I cannot tell you what is going on with him or his dad. Even if I knew with 100-percent certainty, I would not write or even intimate what his personal situation might be. Being famous does not mean you give up every ounce of privacy and certainly does not mean your family signs up for that invasion.
Of course, we want to know. This is society nowadays.
So we ask for personal details we’d never think of divulging about ourselves. We do so under the guise of the fans’s right to know or because Odom opens himself up to this with his reality show or because it is our jobs.
“It was really personal,” Odom said. “It was something I had to tend to. … Sometimes we have to fix whatever is going on.”
Is it fixed?
“It’s OK,” Odom said.
I do not know why, but this felt like a telling choice of words to me. Like even Saturday, as everybody was trying to wrap a nice, neat bow on this and write an ending, he was still going through whatever it is.
As I thought about Odom’s question, if my choice is to understand or judge, I have to understand. This is my gut instinct based on listening to Odom, listening to Mavs peeps and mostly by listening to his teammates and his second-half performance Saturday.
Mavericks guard Jason Terry wanted no part of questions about Odom during pregame and sounded annoyed. Terry is a guy who is all team and who played through some wretched family tragedy (aunt passed away) leading into the playoffs a year ago with barely a word. So his tolerance for B.S. is small.
Maybe this is why he understands Odom. He has been there.
And Terry’s tone had changed by postgame and not simply because Saturday was the most effort Odom had played with all year, or his 9 points, 5 rebounds and 3 blocked shots off the bench.
“He told us before the game he needed us, his teammates, right now, as much as we needed him. That almost put me to tears,” Terry told me after the game. “The thing is, unless you walk in his shoes, it is better not to judge. My choice is to be there for him.”
Following his teammates’ lead on this feels like the right play. Listen, the Mavs were right to be upset about how the Odom thing has gone down so far. They were all in there fighting to try to defend their championship and this guy looked marginally committed. His energy fluctuated. His impact was minimal. They had no sweat equity with him, just a memory of what he had been like in LA and a daily reminder they were not getting that guy.
Of course, they were mad. I’d be mad.
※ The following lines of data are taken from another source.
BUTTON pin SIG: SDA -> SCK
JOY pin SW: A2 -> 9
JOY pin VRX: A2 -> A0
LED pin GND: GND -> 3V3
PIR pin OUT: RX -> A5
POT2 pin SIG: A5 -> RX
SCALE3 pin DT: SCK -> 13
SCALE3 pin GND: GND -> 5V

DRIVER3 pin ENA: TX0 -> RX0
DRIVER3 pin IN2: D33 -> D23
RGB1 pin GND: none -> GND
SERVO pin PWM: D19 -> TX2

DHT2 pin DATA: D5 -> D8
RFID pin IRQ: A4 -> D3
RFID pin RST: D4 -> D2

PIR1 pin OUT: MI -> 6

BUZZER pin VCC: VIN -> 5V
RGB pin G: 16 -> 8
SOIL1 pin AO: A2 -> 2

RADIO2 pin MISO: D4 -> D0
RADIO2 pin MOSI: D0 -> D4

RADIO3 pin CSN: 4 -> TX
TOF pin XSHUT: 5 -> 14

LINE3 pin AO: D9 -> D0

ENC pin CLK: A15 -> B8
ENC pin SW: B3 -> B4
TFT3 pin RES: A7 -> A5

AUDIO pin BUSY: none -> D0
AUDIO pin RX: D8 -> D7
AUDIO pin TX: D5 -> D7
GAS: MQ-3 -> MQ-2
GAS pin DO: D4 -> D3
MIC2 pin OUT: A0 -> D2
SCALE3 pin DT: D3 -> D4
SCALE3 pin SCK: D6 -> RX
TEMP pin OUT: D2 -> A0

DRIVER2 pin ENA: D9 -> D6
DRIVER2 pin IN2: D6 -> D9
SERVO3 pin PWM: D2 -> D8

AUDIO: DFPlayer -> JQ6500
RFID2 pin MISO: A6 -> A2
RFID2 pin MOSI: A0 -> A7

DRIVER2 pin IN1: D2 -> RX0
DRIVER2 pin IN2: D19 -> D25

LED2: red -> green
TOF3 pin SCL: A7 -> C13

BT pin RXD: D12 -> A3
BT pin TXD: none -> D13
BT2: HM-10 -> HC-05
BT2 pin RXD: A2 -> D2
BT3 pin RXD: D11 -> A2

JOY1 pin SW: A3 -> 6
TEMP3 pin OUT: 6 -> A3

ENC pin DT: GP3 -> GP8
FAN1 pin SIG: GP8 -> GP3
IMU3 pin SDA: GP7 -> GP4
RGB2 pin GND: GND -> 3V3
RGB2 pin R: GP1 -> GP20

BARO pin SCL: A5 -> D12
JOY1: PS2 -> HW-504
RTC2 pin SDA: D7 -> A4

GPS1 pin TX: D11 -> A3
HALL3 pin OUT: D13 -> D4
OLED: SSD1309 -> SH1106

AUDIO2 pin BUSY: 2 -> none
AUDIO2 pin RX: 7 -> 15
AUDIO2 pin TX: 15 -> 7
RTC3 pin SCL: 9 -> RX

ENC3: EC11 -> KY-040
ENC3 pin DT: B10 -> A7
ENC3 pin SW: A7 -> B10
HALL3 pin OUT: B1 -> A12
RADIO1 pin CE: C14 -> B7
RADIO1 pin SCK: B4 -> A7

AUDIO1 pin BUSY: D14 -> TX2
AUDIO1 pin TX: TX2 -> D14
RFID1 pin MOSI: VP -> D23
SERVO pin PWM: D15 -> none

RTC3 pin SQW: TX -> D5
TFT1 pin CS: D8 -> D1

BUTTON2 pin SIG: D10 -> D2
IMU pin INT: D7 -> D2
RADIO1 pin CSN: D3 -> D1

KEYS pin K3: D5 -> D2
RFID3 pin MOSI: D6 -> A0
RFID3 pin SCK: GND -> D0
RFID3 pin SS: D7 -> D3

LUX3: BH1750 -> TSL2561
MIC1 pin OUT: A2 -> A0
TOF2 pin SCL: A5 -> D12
They had to be wondering what everybody else was — about the actual extent of Odom’s personal problems, especially in the wake of TMZ or whomever’s report that said his dad was fine.
The frustration was so obvious after Dallas head coach Rick Carlisle went very hard-line and very public on Odom on his radio show Friday, more forthcoming than he usually is with in-house criticism.
“You think?” Carlisle asked when asked if it was calculated.
Yes. And it was.
“Do you think I’m that smart?” he said.
Yes. And I do.
“Look it’s been a struggle, but at some point you got to lay the truth out there and it’s got to be clear to everybody what the expectations are,” he said.
And what about the fine line of being a human being sympathetic to the lives of his players and being coach of the Mavericks and what he and his team needs
“There is a fine line between compassion and gross insensitivity and a lot of people have taken the road of the insensitivity part of this and I have not,” Carlisle said. “When I spoke yesterday, it was about the period leading up to when he left. That’s basketball and that is my department.”
And no matter what is going on, there is no excuse for mailing in half of an NBA season. Going forward, Odom needs to be there for them.
Every night like Saturday.
Every night hard.
Every night no matter what else is happening.
“Whatever he has gone through has been tough,” Carlisle said “But now he is back and we need him.”
He needs them, too.
And in a question of judge or understand, he deserves understanding.